Dinosaurs: Giants of Patagonia

A documentary by Marc Fafard. Rated G. At the Imax Theatre at Canada Place

How many of you have been to high school? Then you'll appreciate that education, while good to have, is often difficult to enjoy. This is as true of documentary-film viewing as it is of taking French 11 at Burnaby North.

Dinosaurs: Giants of Patagonia begins with a premise suspiciously foreshadowing of well-meant earnestness. It shows us Rodolfo Coria, paleontologist, driving through the endless Argentine plain in his gleaming pickup (a Ford, causing a momentary disconnect from the narration by Donald "Voice of Volvo" Sutherland). Although Coria has helped discover a dozen of the 700 known dinosaur species, and exudes the raffish charm of a young Omar Sharif, it is a bit worrisome to see him kneeling down amid a cache of half-excavated bones in the desert. Even at a compact 40 minutes, the film is in danger of seeming rather dry. (Har.)

Thankfully, director Marc Fafard brings an exultantly B-movie sensibility to the proceedings. Coria's learned reflections and Sutherland's poetic rumblings wind up being largely decorative, since each chunk of information is immediately translated into computer-animated action. It's called dumbing-down, and I like it. You don't go to 3-D Imax movies to listen. You come to see humongous dinosaurs running toward you, biting the hell out of stuff!

Extracted data:
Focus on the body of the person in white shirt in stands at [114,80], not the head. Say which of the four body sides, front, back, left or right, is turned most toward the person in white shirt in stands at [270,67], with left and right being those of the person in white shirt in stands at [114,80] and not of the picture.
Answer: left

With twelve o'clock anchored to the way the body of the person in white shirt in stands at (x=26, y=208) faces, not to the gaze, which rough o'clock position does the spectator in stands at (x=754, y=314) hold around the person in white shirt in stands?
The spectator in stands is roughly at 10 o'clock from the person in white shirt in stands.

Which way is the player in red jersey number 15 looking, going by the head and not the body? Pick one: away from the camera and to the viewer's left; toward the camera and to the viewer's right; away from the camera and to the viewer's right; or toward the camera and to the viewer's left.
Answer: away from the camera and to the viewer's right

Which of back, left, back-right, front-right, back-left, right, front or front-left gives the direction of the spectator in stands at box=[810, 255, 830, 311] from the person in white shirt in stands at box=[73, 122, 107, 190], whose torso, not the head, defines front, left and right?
--
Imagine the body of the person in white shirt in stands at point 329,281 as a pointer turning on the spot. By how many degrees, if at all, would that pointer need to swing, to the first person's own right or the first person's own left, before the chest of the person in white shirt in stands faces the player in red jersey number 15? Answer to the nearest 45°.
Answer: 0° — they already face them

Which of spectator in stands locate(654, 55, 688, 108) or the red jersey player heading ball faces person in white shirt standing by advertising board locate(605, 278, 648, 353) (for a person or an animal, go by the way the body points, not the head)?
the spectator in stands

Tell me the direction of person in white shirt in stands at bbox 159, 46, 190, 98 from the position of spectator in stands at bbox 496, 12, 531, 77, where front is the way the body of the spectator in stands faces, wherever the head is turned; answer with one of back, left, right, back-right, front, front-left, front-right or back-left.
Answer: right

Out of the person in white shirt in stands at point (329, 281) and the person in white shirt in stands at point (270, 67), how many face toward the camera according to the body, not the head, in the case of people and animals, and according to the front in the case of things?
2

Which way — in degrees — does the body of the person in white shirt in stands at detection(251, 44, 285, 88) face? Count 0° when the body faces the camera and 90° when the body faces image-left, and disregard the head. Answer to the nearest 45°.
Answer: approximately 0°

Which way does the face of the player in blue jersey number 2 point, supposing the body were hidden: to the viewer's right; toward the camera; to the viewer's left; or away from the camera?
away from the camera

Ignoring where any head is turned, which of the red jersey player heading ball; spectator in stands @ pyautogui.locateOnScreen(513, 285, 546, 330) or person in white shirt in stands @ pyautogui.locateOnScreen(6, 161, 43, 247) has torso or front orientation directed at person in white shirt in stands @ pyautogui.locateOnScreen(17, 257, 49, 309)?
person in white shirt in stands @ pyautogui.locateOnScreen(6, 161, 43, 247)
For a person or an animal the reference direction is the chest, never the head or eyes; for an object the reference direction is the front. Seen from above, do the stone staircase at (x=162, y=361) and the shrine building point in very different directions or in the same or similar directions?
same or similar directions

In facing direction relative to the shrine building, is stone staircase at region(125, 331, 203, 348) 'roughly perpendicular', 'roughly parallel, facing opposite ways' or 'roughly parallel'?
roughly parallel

Apply what you read:
1. Write out the review of the Patagonia dinosaur film word for word, starting with "How many of" and going on through "rather dry. (Har.)".
2. What comes next in the review of the Patagonia dinosaur film? Carry it on from its last sentence.
The material plays no part in what is asked here.

Responses to the exercise:
1.
How many of you have been to high school? Then you'll appreciate that education, while good to have, is often difficult to enjoy. This is as true of documentary-film viewing as it is of taking French 11 at Burnaby North.

Dinosaurs: Giants of Patagonia begins with a premise suspiciously foreshadowing of well-meant earnestness. It shows us Rodolfo Coria, paleontologist, driving through the endless Argentine plain in his gleaming pickup (a Ford, causing a momentary disconnect from the narration by Donald "Voice of Volvo" Sutherland). Although Coria has helped discover a dozen of the 700 known dinosaur species, and exudes the raffish charm of a young Omar Sharif, it is a bit worrisome to see him kneeling down amid a cache of half-excavated bones in the desert. Even at a compact 40 minutes, the film is in danger of seeming rather dry. (Har.)

2.
Fafard gets that. He hauls out an impressive array of tricks to keep the show going, from the brisk pace and thriller music to epic compositions and top visual effects. Fafard focuses on three particular species discovered in Argentina, giving them cute nicknames and projecting the types of interactions that might have occurred. This makes the film appealing for kids and movie critics with ADD, while imparting a lot of information about these beasts–scale, longevity, ubiquity, and even something of their behaviour. Since they've become characters, instead of merely lessons, their sudden end in meteor flame and black-sky winter takes on tragic qualities. One hopes that our successor species can do as well for humans.